In 1960, she went to Honduras and stayed for nine years. In isolated La Libertad, she worked with an international team at a government supported mission clinic, easing her way through the language barrier.

"We prayed together in Spanish," she said. "We were with patients and their families who were always around. We assisted in surgery, the delivery room and in the emergency room. I taught student nurses in Spanish without studying the language."

On Sundays, the sisters went out to mission churches to teach catechism to the children or to orphanages to prepare children for First Communion.

Conditions in the countryside were primitive by U.S. standards, said Franzen. "People came from a distance and families could stay at the clinic. We always gave them a tray of food. There was much malnutrition. They were so depressed ... and the children would often sing for food. Parasites were a common problem and many children were poisoned from pesticide dusting."

The sisters would occasionally have to treat people with serious machete wounds. All they could do was give them pain medicine and send them to the hospital in the next town, said Franzen. At that time they had to cross six rivers to get there.

The experience in Honduras was a valuable part of life for Franzen. It reminded her "when Jesus came on earth, this is the environment he was in. He wore sandals, people cooked outdoors."

A dilemma for her at this time was, "'Should I make things better by bringing them things we have here (in the United States)?' I didn't resolve the conflict," she stated. "I still have a conflict of how much of the U.S. to bring."

Life in Honduras provided Franzen with a "cultural baptism."

It was the result "of many encounters with truly human people of Honduras; people who were poor, but shared, people without formal education, but with beautiful talents ... people without the church's presence, but with faith to share."

With her Central American experience, Franzen was a natural to work with the Hispanic community. After a short stint with public health nursing in Colorado, Franzen returned to Milwaukee to work as a pediatric nurse practitioner at the old county emergency clinic at 24th and Wisconsin. For 12 years, she worked at the Guadalupe clinic until it closed in 1986. She would see sick children, act as administrator and fund-raiser, was the social person for volunteers and developed staff to take over the WIC (Women, Infant, Children) and maternity program.
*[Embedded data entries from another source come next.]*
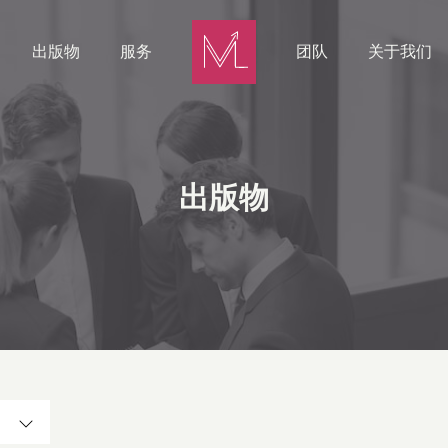
出版物
服务
团队
关于我们
出版物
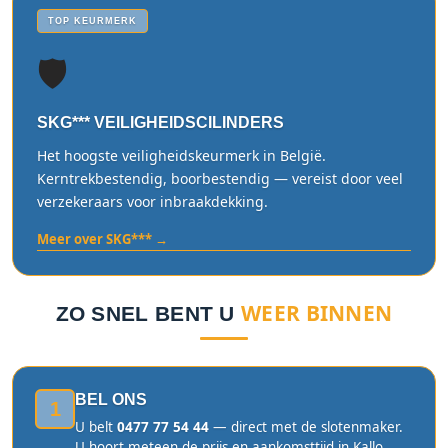
TOP KEURMERK
🛡️
SKG*** VEILIGHEIDSCILINDERS
Het hoogste veiligheidskeurmerk in België.
Kerntrekbestendig, boorbestendig — vereist door veel
verzekeraars voor inbraakdekking.
Meer over SKG*** →
WEER BINNEN
ZO SNEL BENT U
BEL ONS
1
U belt
0477 77 54 44
— direct met de slotenmaker.
U hoort meteen de prijs en aankomsttijd in Kallo.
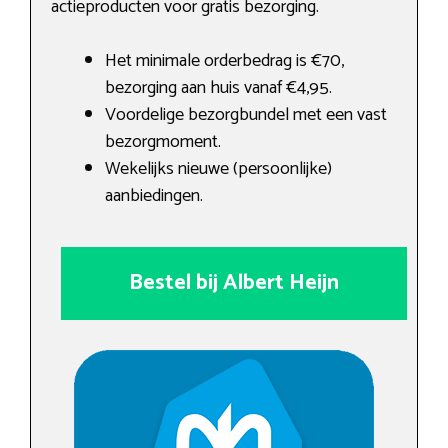
actieproducten voor gratis bezorging.
Het minimale orderbedrag is €70,
bezorging aan huis vanaf €4,95.
Voordelige bezorgbundel met een vast
bezorgmoment.
Wekelijks nieuwe (persoonlijke)
aanbiedingen.
Bestel bij Albert Heijn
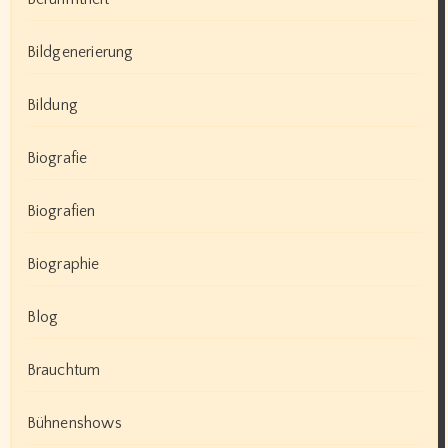
Bildgenerierung
Bildung
Biografie
Biografien
Biographie
Blog
Brauchtum
Bühnenshows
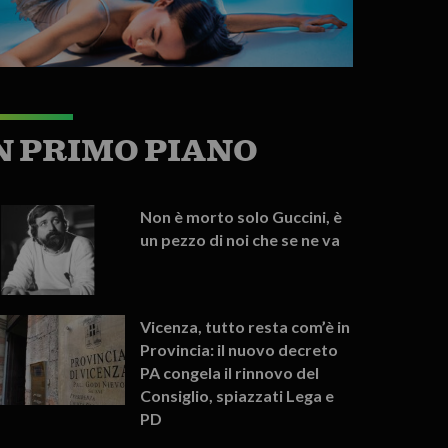
N PRIMO PIANO
Non è morto solo Guccini, è
un pezzo di noi che se ne va
Vicenza, tutto resta com’è in
Provincia: il nuovo decreto
PA congela il rinnovo del
Consiglio, spiazzati Lega e
PD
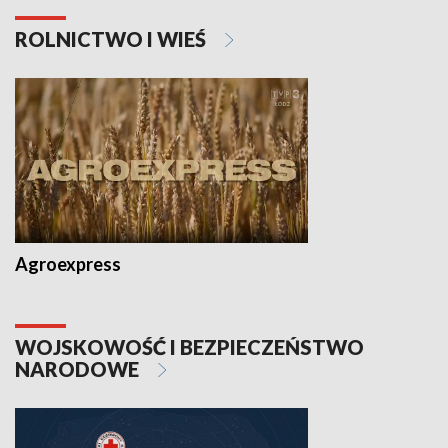
ROLNICTWO I WIEŚ
Agroexpress
WOJSKOWOŚĆ I BEZPIECZEŃSTWO
NARODOWE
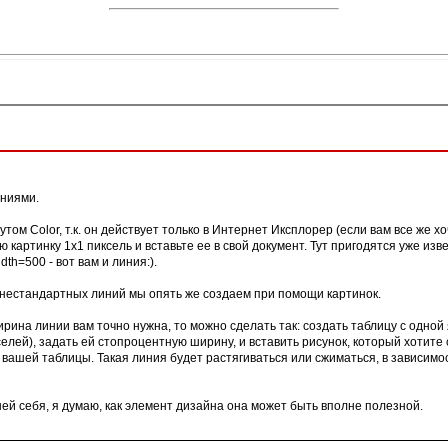
иниями.
том Color, т.к. он действует только в Интернет Иксплорер (если вам все же х
 картинку 1x1 пиксель и вставьте ее в свой документ. Тут пригодятся уже изв
idth=500 - вот вам и линия:).
 нестандартных линий мы опять же создаем при помощи картинок.
ирина линии вам точно нужна, то можно сделать так: создать таблицу с одной 
селей), задать ей стопроцентную ширину, и вставить рисунок, который хотите 
 вашей таблицы. Такая линия будет растягиваться или сжиматься, в зависим
й себя, я думаю, как элемент дизайна она может быть вполне полезной.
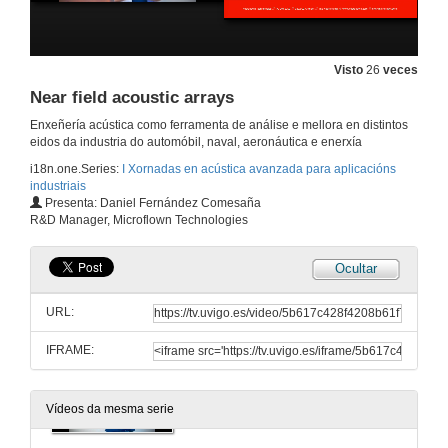
Introdución as I Xornadas en acústica avanzada para aplicacións industriais
19 de xuño de 2018
Visto
26
veces
Near field acoustic arrays
Beamforming
Unha técnica para localizar fontes de ruido
Enxeñería acústica como ferramenta de análise e mellora en distintos
19 de xuño de 2018
eidos da industria do automóbil, naval, aeronáutica e enerxía
i18n.one.Series:
I Xornadas en acústica avanzada para aplicacións
industriais
Xeolocalización de fontes
Presenta: Daniel Fernández Comesaña
R&D Manager, Microflown Technologies
19 de xuño de 2018
Ocultar
Turno de preguntas. Xeolocalización de fontes
Acoustic Vector Sensors
URL:
19 de xuño de 2018
IFRAME:
Near Field Acoustic holography
19 de xuño de 2018
Vídeos da mesma serie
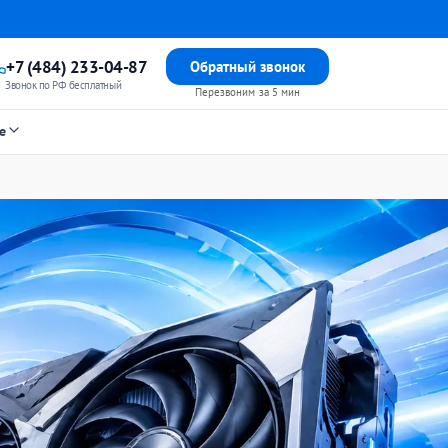
+7 (484) 233-04-87
Обратный звонок
Звонок по РФ бесплатный
Перезвоним за 5 мин
е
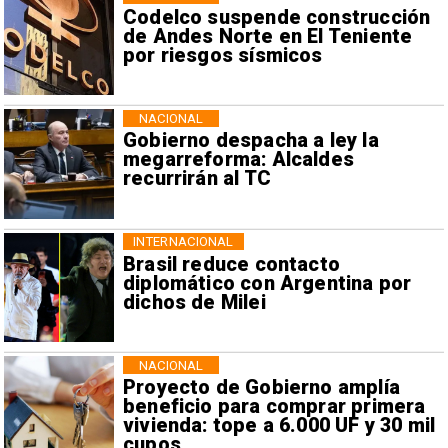
Codelco suspende construcción
de Andes Norte en El Teniente
por riesgos sísmicos
NACIONAL
Gobierno despacha a ley la
megarreforma: Alcaldes
recurrirán al TC
INTERNACIONAL
Brasil reduce contacto
diplomático con Argentina por
dichos de Milei
NACIONAL
Proyecto de Gobierno amplía
beneficio para comprar primera
vivienda: tope a 6.000 UF y 30 mil
cupos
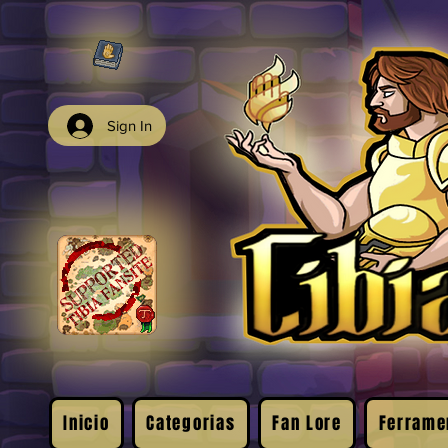
Sign In
Inicio
Categorias
Fan Lore
Ferrame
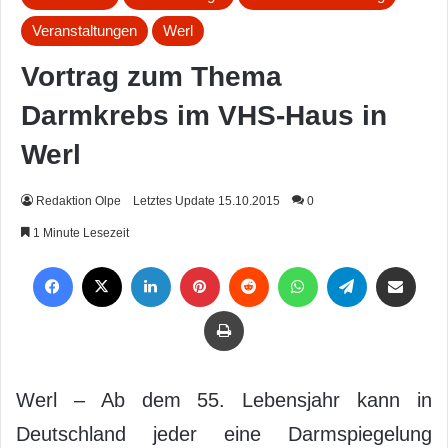
Veranstaltungen
Werl
Vortrag zum Thema
Darmkrebs im VHS-Haus in
Werl
Redaktion Olpe
Letztes Update 15.10.2015
0
1 Minute Lesezeit
Facebook
X
LinkedIn
Pinterest
Reddit
WhatsApp
Telegram
Per Mail weiterleiten
Drucken
Werl – Ab dem 55. Lebensjahr kann in
Deutschland jeder eine Darmspiegelung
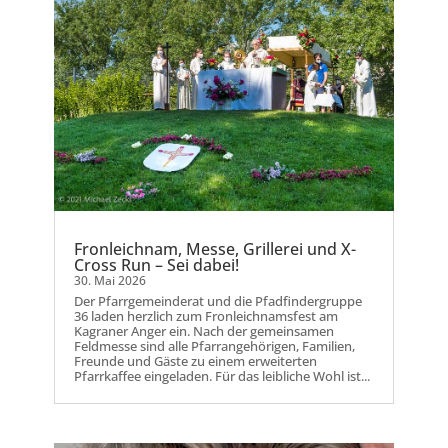
Fronleichnam, Messe, Grillerei und X-
Cross Run – Sei dabei!
30. Mai 2026
Der Pfarrgemeinderat und die Pfadfindergruppe
36 laden herzlich zum Fronleichnamsfest am
Kagraner Anger ein. Nach der gemeinsamen
Feldmesse sind alle Pfarrangehörigen, Familien,
Freunde und Gäste zu einem erweiterten
Pfarrkaffee eingeladen. Für das leibliche Wohl ist...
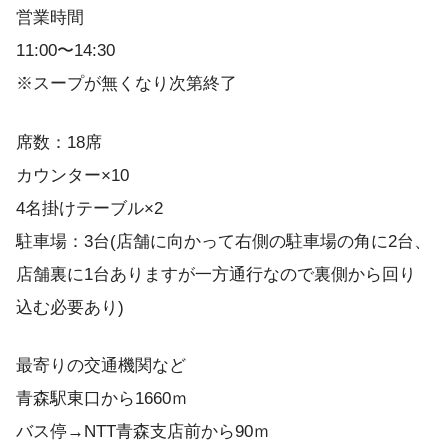
営業時間
11:00〜14:30
※スープが無くなり次第終了
席数：18席
カウンター×10
4名掛けテーブル×2
駐車場：3台(店舗に向かって右側の駐車場の角に2台、
店舗裏に1台ありますが一方通行なので裏側から回り
込む必要あり)
最寄りの交通機関など
青森駅東口から1660ｍ
バス停→NTT青森支店前から90ｍ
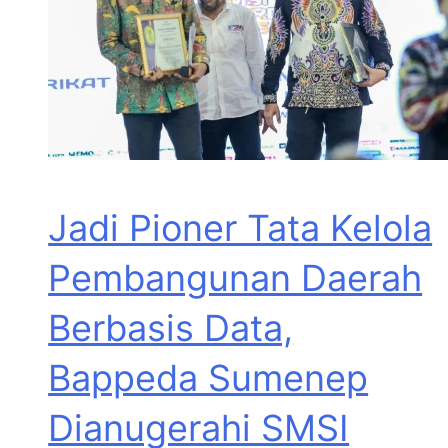
Jadi Pioner Tata Kelola
Pembangunan Daerah
Berbasis Data,
Bappeda Sumenep
Dianugerahi SMSI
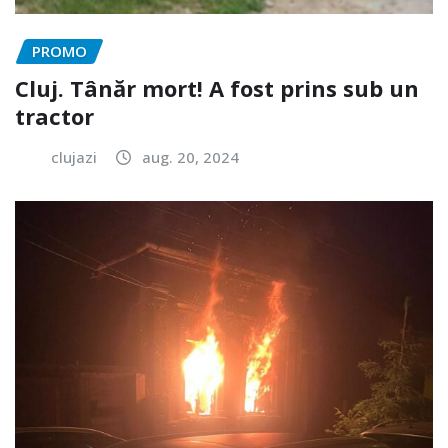
PROMO
Cluj. Tânăr mort! A fost prins sub un
tractor
clujazi
aug. 20, 2024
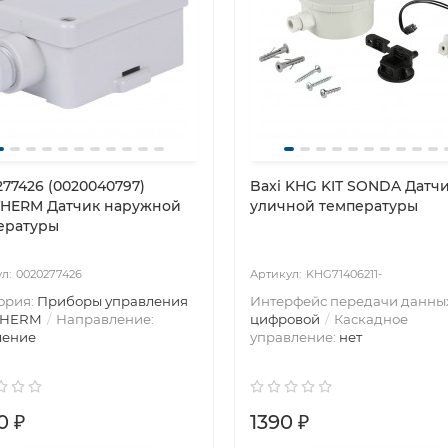
277426 (0020040797)
Baxi KHG KIT SONDA Датч
HERM Датчик наружной
уличной температуры
ературы
0020277426
KHG71406211-
ория:
Приборы управления
Интерфейс передачи данны
THERM
Направление:
цифровой
Каскадное
ление
управление:
нет
0 ₽
1390 ₽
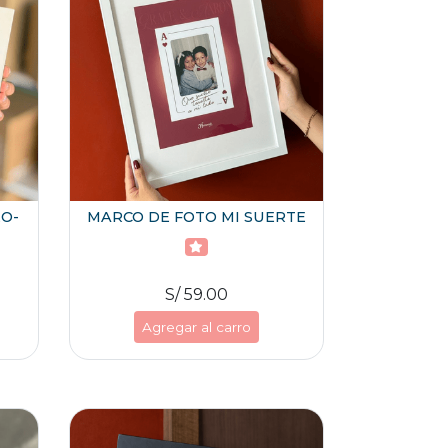
O-
MARCO DE FOTO MI SUERTE
S/ 59.00
Agregar al carro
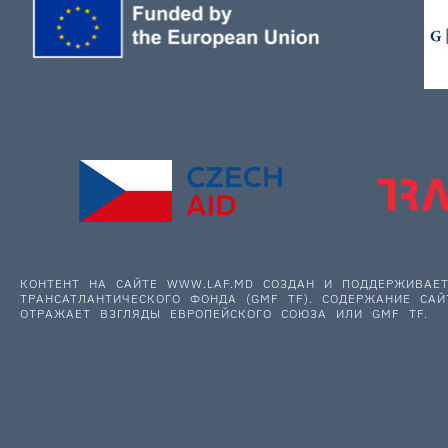
КОНТЕНТ НА САЙТЕ WWW.LAF.MD СОЗДАН И ПОДДЕРЖИВА
ТРАНСАТЛАНТИЧЕСКОГО ФОНДА (GMF TF). СОДЕРЖАНИЕ САЙ
ОТРАЖАЕТ ВЗГЛЯДЫ ЕВРОПЕЙСКОГО СОЮЗА ИЛИ GMF TF.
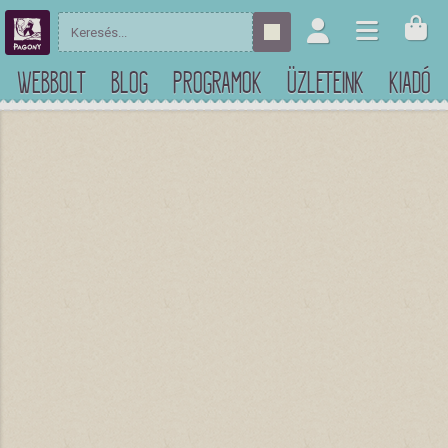
WEBBOLT
BLOG
PROGRAMOK
ÜZLETEINK
KIADÓ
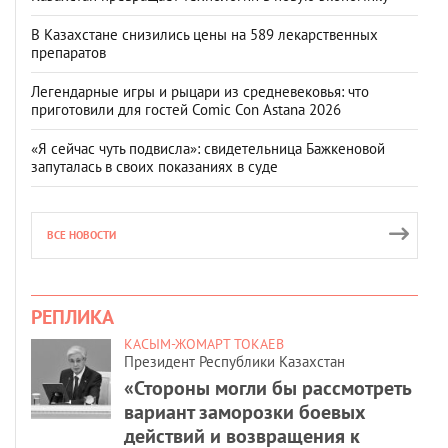
В Казахстане снизились цены на 589 лекарственных
препаратов
Легендарные игры и рыцари из средневековья: что
приготовили для гостей Comic Con Astana 2026
«Я сейчас чуть подвисла»: свидетельница Бажкеновой
запуталась в своих показаниях в суде
ВСЕ НОВОСТИ
РЕПЛИКА
КАСЫМ-ЖОМАРТ ТОКАЕВ
Президент Республики Казахстан
«Стороны могли бы рассмотреть
вариант заморозки боевых
действий и возвращения к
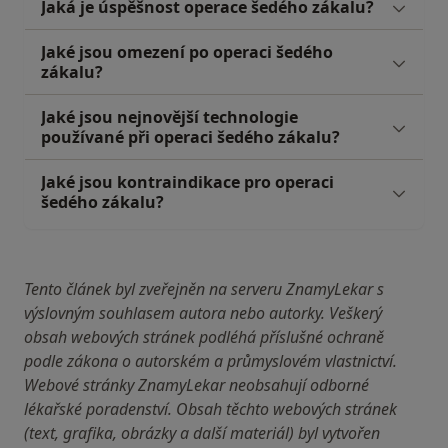
Jaká je úspěšnost operace šedého zákalu?
Jaké jsou omezení po operaci šedého
zákalu?
Jaké jsou nejnovější technologie
používané při operaci šedého zákalu?
Jaké jsou kontraindikace pro operaci
šedého zákalu?
Tento článek byl zveřejněn na serveru ZnamyLekar s
výslovným souhlasem autora nebo autorky. Veškerý
obsah webových stránek podléhá příslušné ochraně
podle zákona o autorském a průmyslovém vlastnictví.
Webové stránky ZnamyLekar neobsahují odborné
lékařské poradenství. Obsah těchto webových stránek
(text, grafika, obrázky a další materiál) byl vytvořen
Franzen took time out to nurse her dying mother and then had the tables turn as she dealt with a bout with cancer in 1985. Although her mother's interest in China sparked a lifelong desire to work in that country, Franzen never accomplished that dream but did visit China several years ago with a brother and sister-in-law who were teaching there. Currently, Franzen has joined her brothers and other family members on a trip to Chile.

Her career work has also included a year-long study on health care needs of the Hispanic community, when she interviewed agencies and individuals. She worked with the parish nurse program that "helped to bring spirituality to the community and is most positive."

At Johnston Primary Care clinic, she works two days on telephone triage (responding to all patients who call about a medical or health need) and a day with diabetics. As a Spanish-speaking person, Franzen teaches classes and translates information.

"During any one hour, I can be involved in five to six completely different situations and different personalities," she said. "It could be a frail woman living alone, who has just fallen and can't walk ... or a drug seeker looking for a narcotic -- all with their own pain and all needing my full attention."

Although she's old enough to retire, the thought does not enter Franzen's mind. "At 70 years old, I don't see the point in needing to quit when I have something to offer in the work of carrying on Christ's healing ministry," she said. "There is creation theology that nursing relates to, on a cellular level, a tissue level... the whole aspect of healing now in this age. It is always a people kind of thing, a healing, a wholeness kind of thing. The work we do is God's work. God heals, builds, creates."